Task requirements ▸ Without any of the pictures, transcribe all the lines below exactly.

----------

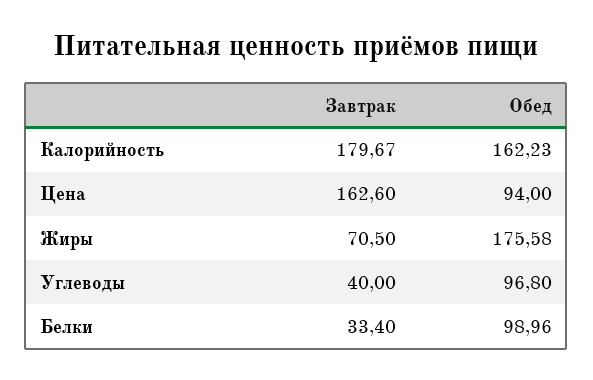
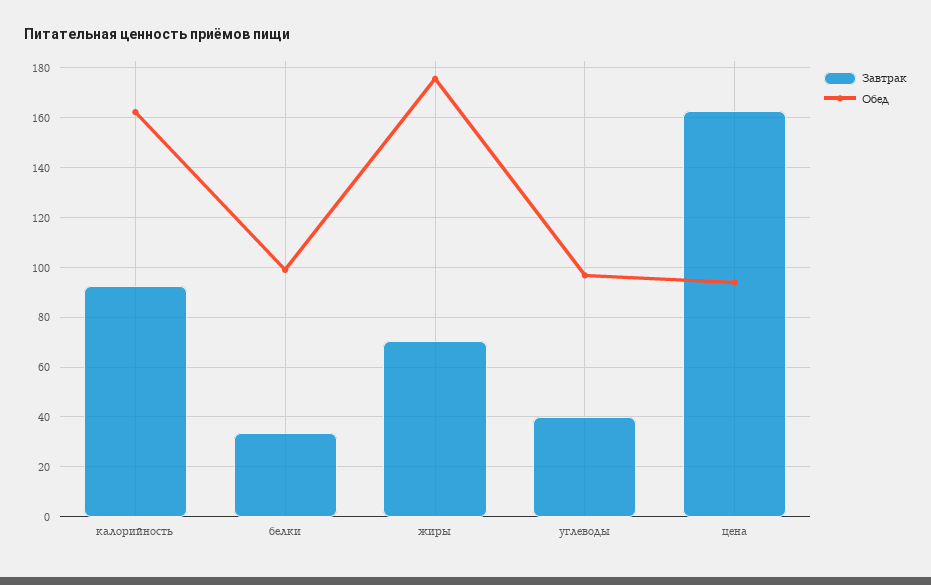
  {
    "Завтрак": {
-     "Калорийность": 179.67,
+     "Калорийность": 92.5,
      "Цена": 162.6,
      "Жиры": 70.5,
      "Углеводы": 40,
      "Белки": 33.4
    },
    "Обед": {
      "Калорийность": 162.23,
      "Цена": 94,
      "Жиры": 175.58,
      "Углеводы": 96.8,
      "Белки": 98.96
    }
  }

----------

Response to this exercise ▸
  {
    "Завтрак": {
-     "Калорийность": 179.67,
+     "Калорийность": 92.5,
      "Цена": 162.6,
      "Жиры": 70.5,
      "Углеводы": 40,
      "Белки": 33.4
    },
    "Обед": {
      "Калорийность": 162.23,
      "Цена": 94,
      "Жиры": 175.58,
      "Углеводы": 96.8,
      "Белки": 98.96
    }
  }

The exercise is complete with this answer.